With age, that raises issues with The Phantom Menace and Attack of the Clones in particular. They took things far too seriously with those two, and didn't have the stellar script or acting skills needed to pull it off. The best actors were stuck in the background, whilst apparently pretty faces lit up the fore. Of all the jedi only Liam Neeson's Qui Gon interests me now, with Yoda being pretty awesome but his back-to-front sentences being used to the extreme and to great annoyance.

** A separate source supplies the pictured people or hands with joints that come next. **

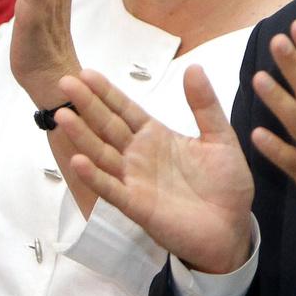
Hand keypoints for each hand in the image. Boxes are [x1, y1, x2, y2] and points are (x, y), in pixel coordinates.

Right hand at [57, 66, 254, 274]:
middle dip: (87, 104)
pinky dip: (94, 176)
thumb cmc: (225, 185)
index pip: (125, 109)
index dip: (106, 92)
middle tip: (65, 82)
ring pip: (102, 153)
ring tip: (63, 115)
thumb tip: (194, 67)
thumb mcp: (220, 138)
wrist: (232, 228)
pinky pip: (111, 189)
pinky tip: (78, 161)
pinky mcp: (137, 206)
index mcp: (156, 136)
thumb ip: (204, 104)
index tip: (86, 73)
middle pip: (107, 125)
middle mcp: (139, 155)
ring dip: (82, 136)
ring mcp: (135, 180)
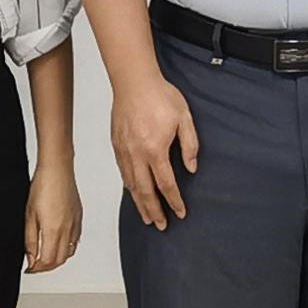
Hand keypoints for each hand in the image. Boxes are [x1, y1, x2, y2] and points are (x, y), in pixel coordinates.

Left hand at [24, 160, 83, 272]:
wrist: (57, 170)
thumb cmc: (42, 187)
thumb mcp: (29, 216)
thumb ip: (30, 241)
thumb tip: (31, 258)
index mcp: (53, 231)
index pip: (47, 261)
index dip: (37, 269)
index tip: (29, 268)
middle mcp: (67, 230)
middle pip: (59, 260)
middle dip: (46, 267)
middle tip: (35, 266)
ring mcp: (75, 225)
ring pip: (69, 252)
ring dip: (57, 259)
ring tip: (45, 257)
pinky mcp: (79, 218)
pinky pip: (75, 241)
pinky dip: (66, 248)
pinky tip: (58, 244)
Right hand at [110, 72, 197, 228]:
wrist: (134, 81)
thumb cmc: (160, 96)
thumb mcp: (185, 118)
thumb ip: (190, 145)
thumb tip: (191, 168)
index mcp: (155, 150)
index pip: (166, 184)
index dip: (174, 201)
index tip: (180, 213)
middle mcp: (137, 155)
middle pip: (145, 191)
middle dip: (154, 211)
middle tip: (161, 226)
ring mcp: (124, 151)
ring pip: (131, 185)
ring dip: (139, 203)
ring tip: (147, 217)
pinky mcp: (117, 145)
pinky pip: (123, 173)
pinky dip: (129, 187)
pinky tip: (134, 193)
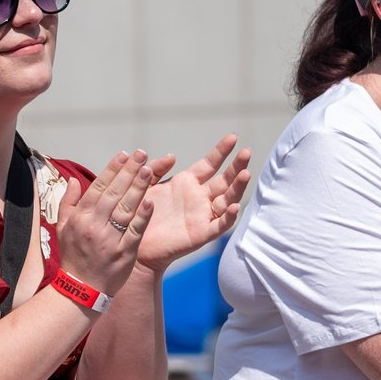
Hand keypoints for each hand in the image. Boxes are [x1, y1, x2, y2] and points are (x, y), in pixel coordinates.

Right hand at [53, 152, 161, 295]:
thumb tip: (74, 181)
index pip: (98, 188)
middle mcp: (94, 226)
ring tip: (149, 170)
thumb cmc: (73, 258)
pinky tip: (151, 200)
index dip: (112, 170)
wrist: (80, 290)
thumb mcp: (63, 229)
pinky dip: (143, 215)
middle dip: (129, 172)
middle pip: (114, 194)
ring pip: (126, 208)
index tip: (124, 155)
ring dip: (138, 187)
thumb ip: (68, 203)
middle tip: (141, 155)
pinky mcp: (124, 253)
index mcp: (80, 218)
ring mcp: (110, 240)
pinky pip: (135, 231)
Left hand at [136, 134, 251, 268]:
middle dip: (236, 166)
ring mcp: (202, 216)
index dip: (221, 151)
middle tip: (247, 152)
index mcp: (187, 183)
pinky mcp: (200, 234)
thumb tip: (172, 156)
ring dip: (238, 188)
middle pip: (224, 180)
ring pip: (227, 200)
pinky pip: (218, 226)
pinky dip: (228, 217)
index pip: (210, 163)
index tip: (233, 137)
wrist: (133, 242)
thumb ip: (156, 169)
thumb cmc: (138, 214)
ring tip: (246, 174)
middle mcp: (199, 198)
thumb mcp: (145, 185)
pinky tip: (234, 206)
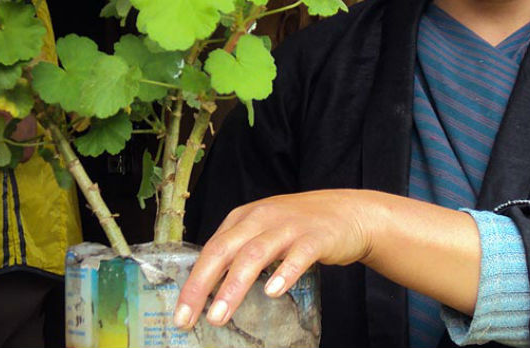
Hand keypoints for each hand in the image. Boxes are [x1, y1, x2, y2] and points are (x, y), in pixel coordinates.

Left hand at [173, 189, 377, 328]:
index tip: (180, 314)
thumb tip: (209, 287)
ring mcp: (289, 227)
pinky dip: (284, 273)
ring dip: (233, 286)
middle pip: (225, 250)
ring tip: (219, 315)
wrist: (349, 213)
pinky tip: (274, 292)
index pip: (211, 250)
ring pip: (255, 254)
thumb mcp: (264, 230)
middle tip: (187, 318)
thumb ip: (240, 250)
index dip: (192, 282)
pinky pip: (298, 256)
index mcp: (245, 218)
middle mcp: (262, 218)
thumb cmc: (301, 226)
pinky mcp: (316, 237)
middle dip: (202, 285)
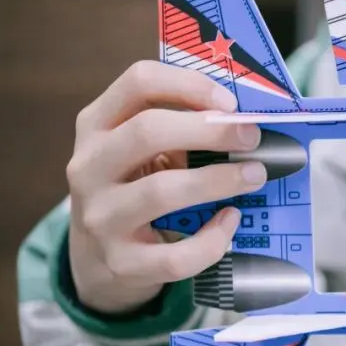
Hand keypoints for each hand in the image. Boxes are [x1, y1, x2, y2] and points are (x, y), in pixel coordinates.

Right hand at [67, 61, 266, 314]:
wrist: (97, 259)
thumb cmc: (133, 190)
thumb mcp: (139, 153)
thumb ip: (178, 133)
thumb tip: (245, 125)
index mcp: (96, 126)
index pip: (138, 82)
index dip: (189, 85)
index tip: (230, 102)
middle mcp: (90, 167)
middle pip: (147, 131)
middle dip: (210, 130)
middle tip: (252, 137)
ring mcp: (101, 217)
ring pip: (161, 191)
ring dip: (218, 180)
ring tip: (255, 175)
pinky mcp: (121, 262)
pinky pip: (176, 255)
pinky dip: (212, 240)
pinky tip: (230, 222)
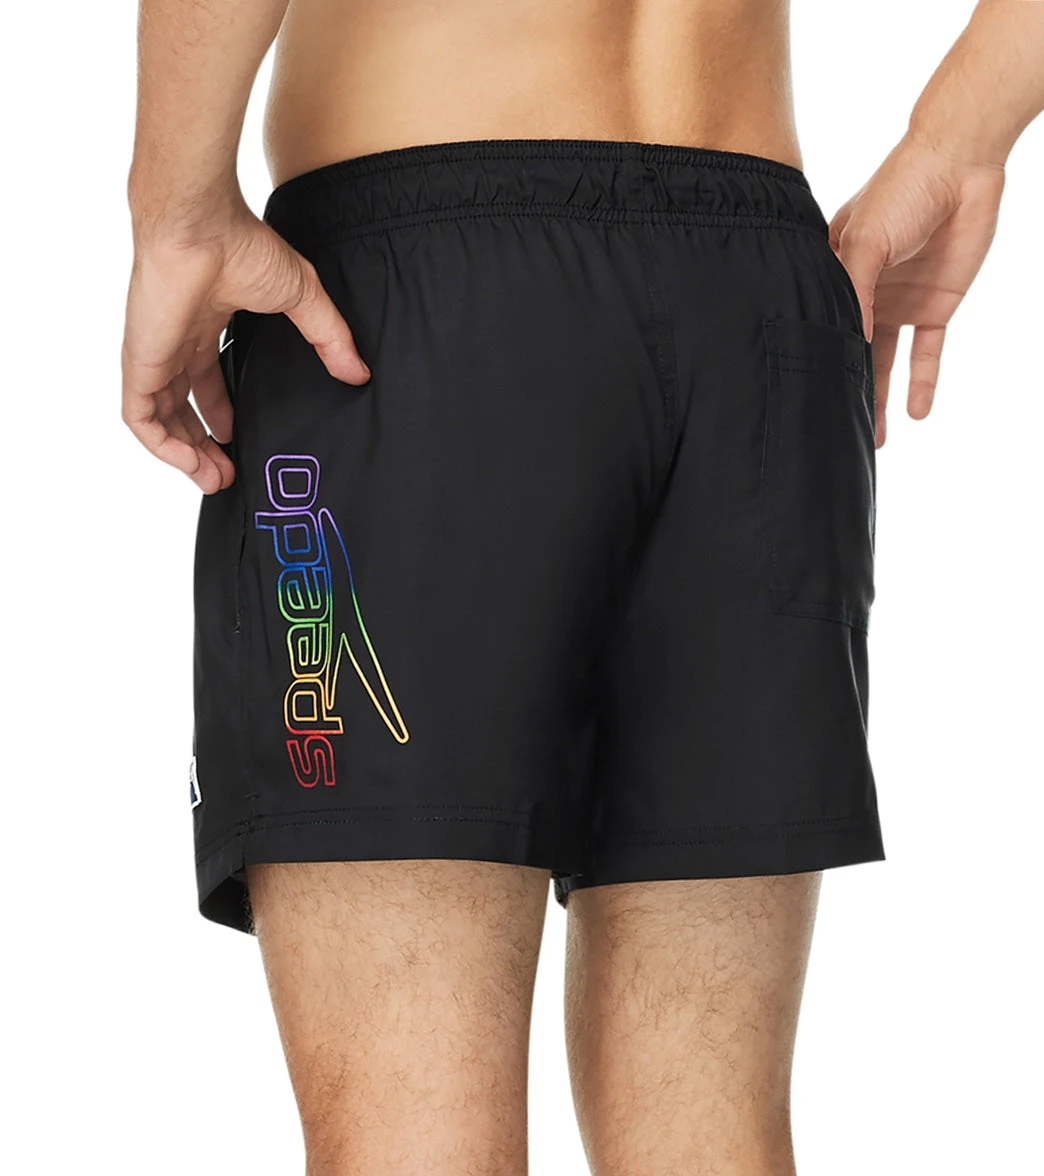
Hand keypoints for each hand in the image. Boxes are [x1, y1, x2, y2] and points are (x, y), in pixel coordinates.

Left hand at [121, 194, 370, 492]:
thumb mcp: (301, 297)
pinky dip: (162, 446)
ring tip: (215, 480)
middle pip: (183, 407)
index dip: (221, 415)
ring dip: (186, 455)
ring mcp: (156, 353)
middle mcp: (178, 341)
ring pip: (161, 419)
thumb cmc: (241, 245)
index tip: (241, 441)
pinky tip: (190, 464)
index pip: (206, 379)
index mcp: (205, 323)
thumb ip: (329, 337)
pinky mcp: (141, 362)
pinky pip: (141, 417)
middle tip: (228, 475)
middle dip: (203, 445)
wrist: (199, 225)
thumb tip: (359, 371)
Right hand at [828, 130, 1005, 446]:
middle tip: (836, 431)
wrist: (963, 162)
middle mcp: (863, 293)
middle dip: (846, 390)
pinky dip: (924, 382)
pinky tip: (918, 413)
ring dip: (881, 398)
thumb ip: (853, 292)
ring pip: (886, 362)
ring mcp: (898, 301)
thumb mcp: (864, 239)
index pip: (820, 325)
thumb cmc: (901, 189)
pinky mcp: (935, 306)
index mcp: (834, 273)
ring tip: (874, 438)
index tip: (806, 397)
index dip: (815, 359)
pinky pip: (928, 352)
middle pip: (852, 352)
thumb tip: (848, 344)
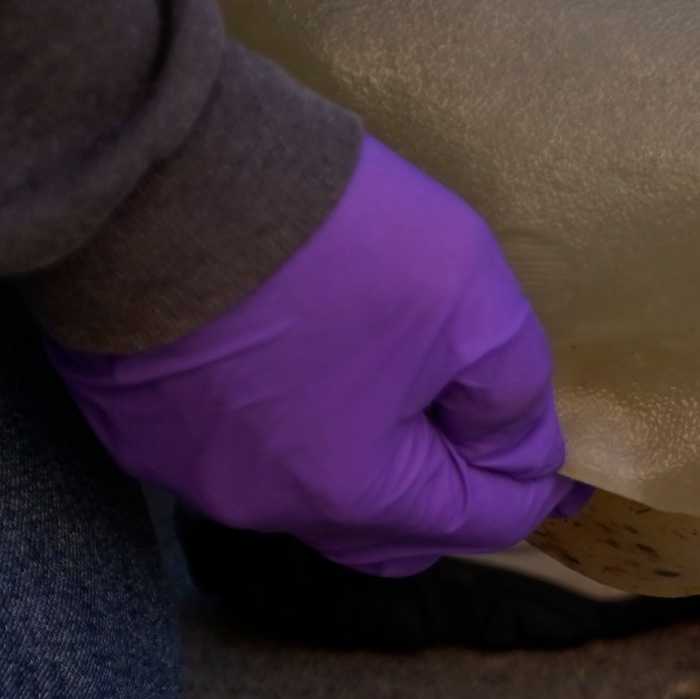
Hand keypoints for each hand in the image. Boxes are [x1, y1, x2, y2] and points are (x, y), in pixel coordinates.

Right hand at [47, 136, 587, 576]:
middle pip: (383, 528)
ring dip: (359, 455)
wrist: (163, 170)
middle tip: (484, 443)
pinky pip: (231, 447)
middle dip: (444, 490)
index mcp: (347, 492)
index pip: (472, 520)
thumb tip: (519, 452)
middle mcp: (260, 503)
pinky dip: (281, 424)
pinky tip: (301, 368)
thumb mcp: (470, 300)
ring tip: (395, 396)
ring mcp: (185, 466)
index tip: (566, 469)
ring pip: (303, 491)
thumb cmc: (327, 238)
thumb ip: (512, 391)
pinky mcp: (133, 419)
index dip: (528, 486)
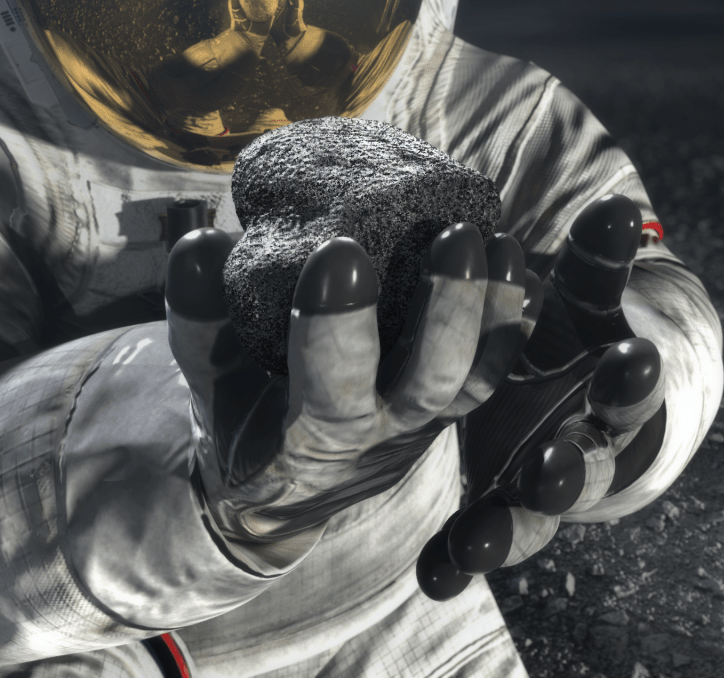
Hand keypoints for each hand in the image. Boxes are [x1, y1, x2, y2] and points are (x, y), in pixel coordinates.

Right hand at [165, 223, 527, 572]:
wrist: (281, 487)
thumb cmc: (242, 415)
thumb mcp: (204, 375)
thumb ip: (198, 316)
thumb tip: (202, 244)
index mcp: (311, 437)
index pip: (331, 387)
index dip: (336, 325)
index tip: (335, 252)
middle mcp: (381, 435)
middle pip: (431, 385)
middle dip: (449, 311)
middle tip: (456, 237)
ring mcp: (424, 423)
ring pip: (475, 380)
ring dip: (495, 313)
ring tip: (502, 241)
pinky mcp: (450, 407)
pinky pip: (494, 372)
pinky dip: (513, 325)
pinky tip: (524, 269)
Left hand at [417, 194, 668, 600]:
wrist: (577, 407)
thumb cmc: (583, 339)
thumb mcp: (591, 300)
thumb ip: (601, 261)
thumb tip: (618, 207)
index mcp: (613, 395)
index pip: (631, 386)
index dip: (633, 376)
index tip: (635, 357)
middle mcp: (582, 451)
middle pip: (583, 472)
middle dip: (568, 472)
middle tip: (550, 469)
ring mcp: (536, 493)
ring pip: (527, 520)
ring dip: (502, 532)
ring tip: (474, 543)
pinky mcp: (493, 514)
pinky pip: (472, 545)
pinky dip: (455, 563)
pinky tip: (432, 576)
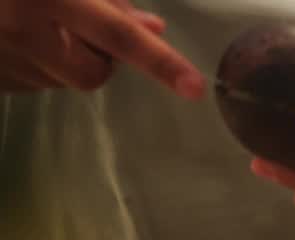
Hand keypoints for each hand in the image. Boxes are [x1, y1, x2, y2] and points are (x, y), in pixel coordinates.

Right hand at [0, 0, 202, 96]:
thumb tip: (150, 26)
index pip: (116, 34)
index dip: (158, 60)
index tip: (195, 87)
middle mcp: (23, 32)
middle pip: (93, 72)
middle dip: (103, 56)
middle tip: (91, 25)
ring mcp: (3, 60)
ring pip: (61, 78)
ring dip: (66, 54)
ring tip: (44, 17)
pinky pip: (30, 80)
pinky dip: (38, 60)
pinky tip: (16, 30)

I still quite like Revenge of the Sith. It still had a lot of that unwarranted earlier seriousness, but some of it now felt warranted by the story. Had the characters been better written and acted in the previous two films, the climatic battle scenes here would have made for astounding cinema. There's a bit here and there where the film had a little more fun, and it certainly keeps things moving at a brisker pace - it's better for it. The music is also brilliant (though that can be said for the whole prequel trilogy) and I do enjoy the fight between Yoda and the Emperor...it was crazy, stupid, fun, important, but not overly long. My favourite scene in the film is the dialogue-free cityscape scene where Padme ruminates over her future with Anakin... it's actually a very powerful scene, with powerful but eerie music in the background, and absolutely no dialogue (this is important where Haden Christensen is concerned... he's actually very good at acting when he's not speaking) - a moment where I glimpsed what I thought they were trying to do with these films, but it's unfortunately all too short and there is still much to criticse elsewhere.
Isn't that how most things happen...before an army is formed.